What is the Center for Conscientious Leadership?
The Center for Conscientious Leadership is an organization founded by Chip Adams in 2015. With active participation from many distinguished business, military, clergy, academic and other leaders, the mission of the Center is to inspire the next generation to commit to a lifelong journey of individual discernment, inspired action and more powerful leadership of themselves and others.

What is Conscientious Leadership:
It is based on the principle that to lead others well, we must first learn to lead ourselves. Conscientious Leadership is the application of personal virtue, purpose and accountability to leadership of ourselves and more inspired and impactful leadership of others. And leading ourselves is a deeply personal and lifelong journey of discernment…of virtues, priorities and purpose…and also of ambition and bold action…always for better things.

Why Santa Clara University
“I can think of no better place than SCU to Inspire and Teach Conscientious Leadership and Capitalism.

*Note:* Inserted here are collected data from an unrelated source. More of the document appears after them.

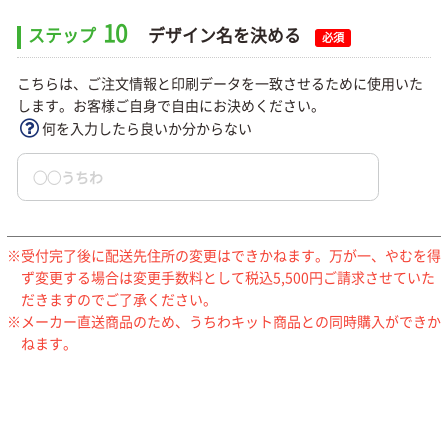
10
ステップ
デザイン名を決める
必須
こちらは、ご注文情報と印刷データを一致させるために使用いた
します。お客様ご自身で自由にお決めください。
何を入力したら良いか分からない
受付完了後に配送先住所の変更はできかねます。万が一、やむを得
ず変更する場合は変更手数料として税込5,500円ご請求させていた
だきますのでご了承ください。
メーカー直送商品のため、うちわキット商品との同時購入ができか
ねます。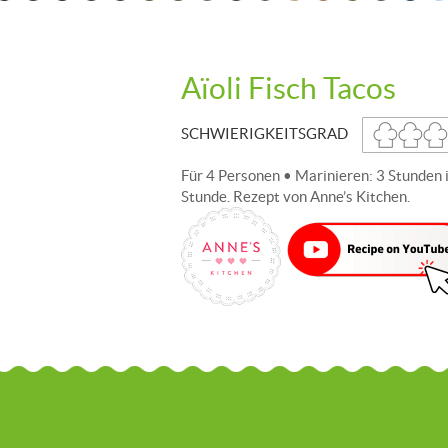
Aïoli Fisch Tacos
SCHWIERIGKEITSGRAD
Für 4 Personen • Marinieren: 3 Stunden 
Stunde. Rezept von Anne’s Kitchen.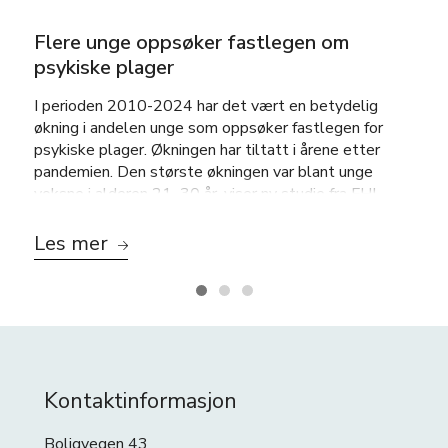
Flere unge oppsøker fastlegen om
psykiske plager
I perioden 2010-2024 har det vært en betydelig
økning i andelen unge som oppsøker fastlegen for
psykiske plager. Økningen har tiltatt i årene etter
pandemien. Den største økningen var blant unge
voksne i alderen 21–30 år, viser ny studie fra FHI.
Les mer
Kontaktinformasjon
Boligvegen 43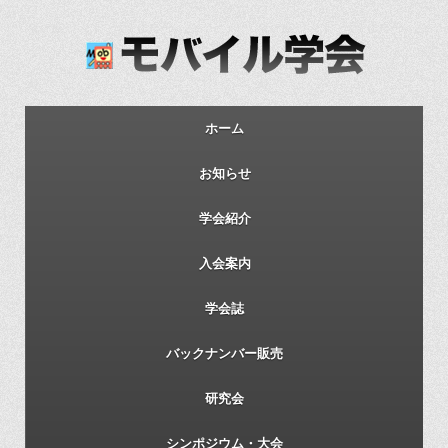
ホーム
お知らせ
学会紹介
入会案内
学会誌
バックナンバー販売
研究会
シンポジウム・大会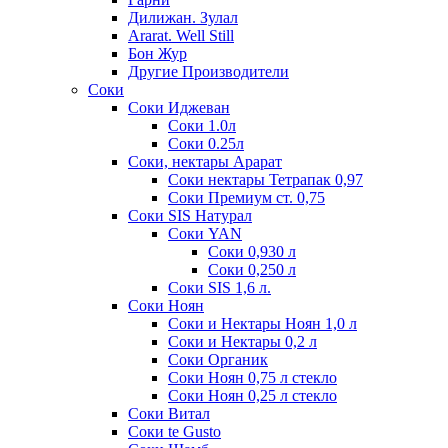
Дилижан. Зулал
Ararat. Well Still
Бон Жур
Другие Производители
Соки
Соки Иджеван
Соки 1.0л
Соки 0.25л
Соки, нектары Арарат
Соки нектары Тетрапак 0,97
Соки Премиум ст. 0,75
Соки SIS Натурал
Соки YAN
Соки 0,930 л
Соки 0,250 л
Соки SIS 1,6 л.
Соки Ноян
Соки и Нектары Ноян 1,0 л
Соки и Нектары 0,2 л
Соки Органик
Соки Ноян 0,75 л стекло
Соки Ноян 0,25 л стекло
Соки Витал
Соки te Gusto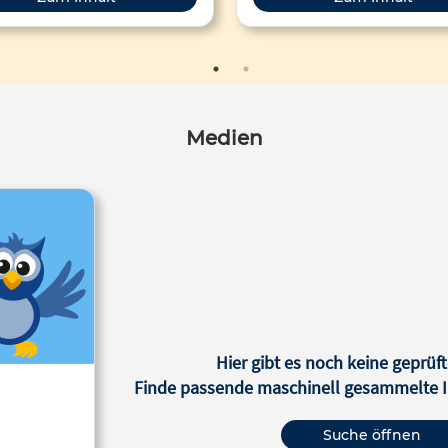
Medien
Hier gibt es noch keine geprüft
Finde passende maschinell gesammelte In
Suche öffnen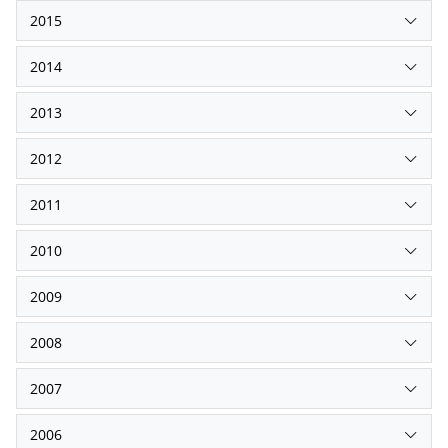
2015
2014
2013
2012
2011
2010
2009
2008
2007
2006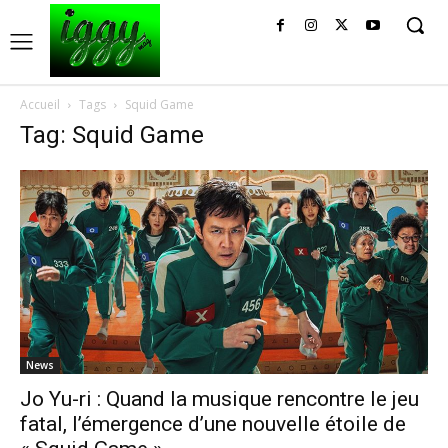
Accueil
Tags
Squid Game
Tag: Squid Game
News
Jo Yu-ri : Quand la musique rencontre le jeu
fatal, l’émergence d’une nouvelle étoile de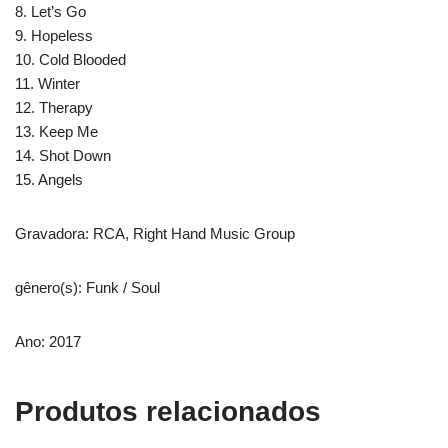
8. Let’s Go
9. Hopeless
10. Cold Blooded
11. Winter
12. Therapy
13. Keep Me
14. Shot Down
15. Angels
Gravadora: RCA, Right Hand Music Group
gênero(s): Funk / Soul
Ano: 2017
Produtos relacionados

  • Exceptional Students: Having worked with thousands of young people from over 100 schools, my experience is that SCU grads rank with the best in three things that matter most: capability, “can do attitude” and character.
  • Ignatian Tradition: The most inspirational leaders start with leading themselves. For over 450 years, Ignation principles have focused on personal discernment, bold action and accountability as cornerstones to life. The Ignatian Tradition not only supports Conscientious Leadership, it defines it.
  • Leadership at Santa Clara: I have deep roots at Santa Clara University and have experienced meaningful relationships with those in leadership positions. I know that President Michael Engh, S.J., Dean Caryn Beck-Dudley, Bill Mains, and many other university leaders are committed to developing people of character and leadership.
  • Location in Silicon Valley: At Santa Clara, we are at the global epicenter of technology and innovation. Changing lives through new ideas is not the exception but a given. And our ability to draw on conscientious leaders of change for inspiration is second to none.